After the film, ‘District 9’* since you ask, I headed back to the Crumbling Villa along Al Khail Road. For the first time all day someone actually attempted to run me off the road with his SUV before heading off towards Business Bay bridge. I tailed him as he put his foot down. I was bird-dogging from several hundred metres back when the SUV was snapped at probably 180kph, significantly faster than me, and he stamped on his brakes. As I closed the distance, astonishingly he hit the loud pedal again. And got flashed at some ludicrous velocity. Again.
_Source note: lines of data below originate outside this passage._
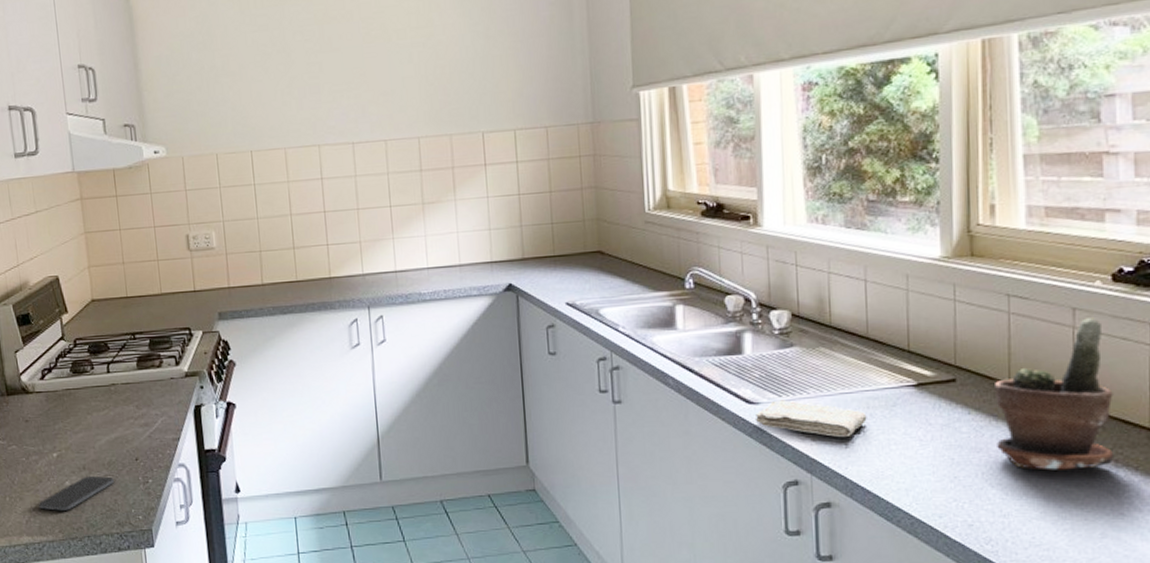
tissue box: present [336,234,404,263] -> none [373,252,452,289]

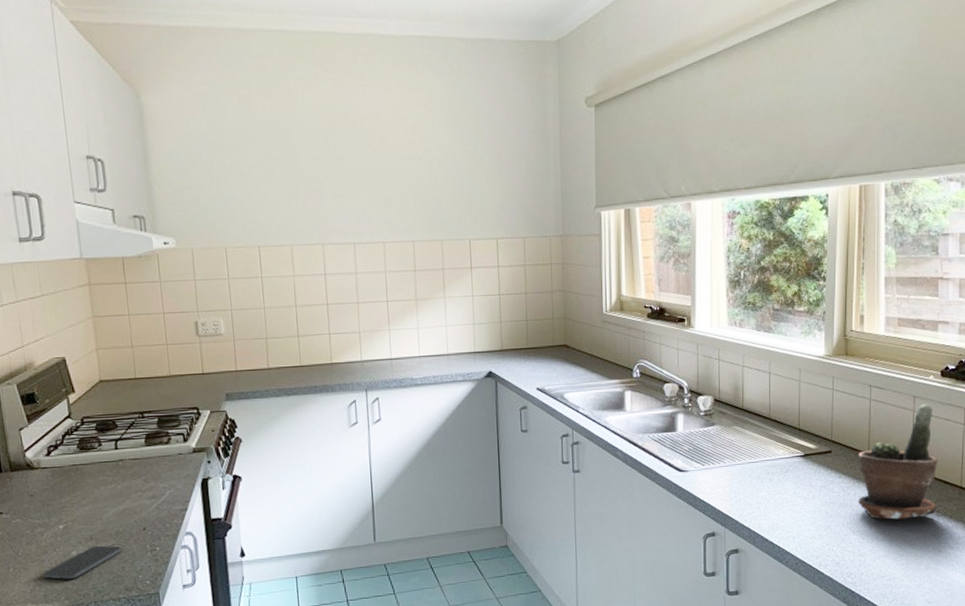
washcloth: present [756,400,867,438] -> none [685,468,767,498]

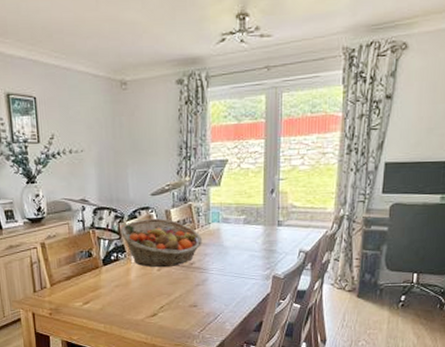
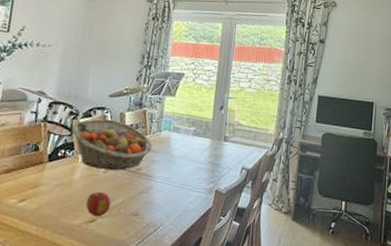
apple: none [145,288,169,311] -> present [85,191,111,217]

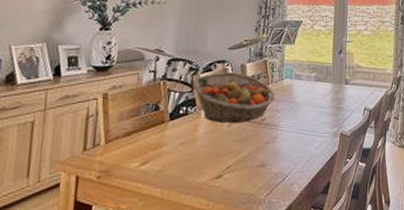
apple: present [85,191,111,217] -> none [211,146,237,172]

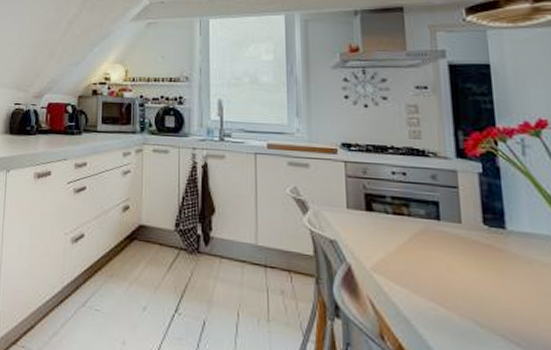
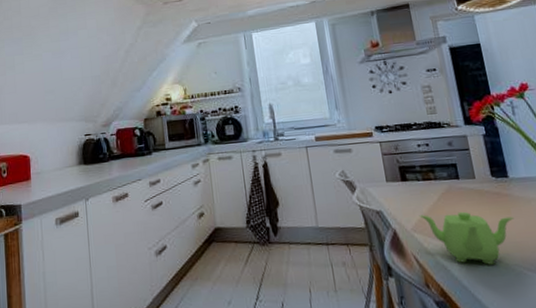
teapot: none [382,254,507,329] -> present [419,211,514,265]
An expensive evening out for someone.
Home again, home again, and after a good night’s kip it was time to clean the collection of dead bugs off the bike. As usual, they exacted their posthumous revenge by being almost impossible to shift.
- * Incidentally, I understand that the Nigerian government has complained to the makers of ‘District 9’ about the way in which Nigerians are portrayed in the film. In an official communication, all references to Nigeria are to be removed before the film is allowed to be released in that country. I suspect that, like me, Mr Peter Jackson knows better than to pay attention to emails from Nigerian government officials.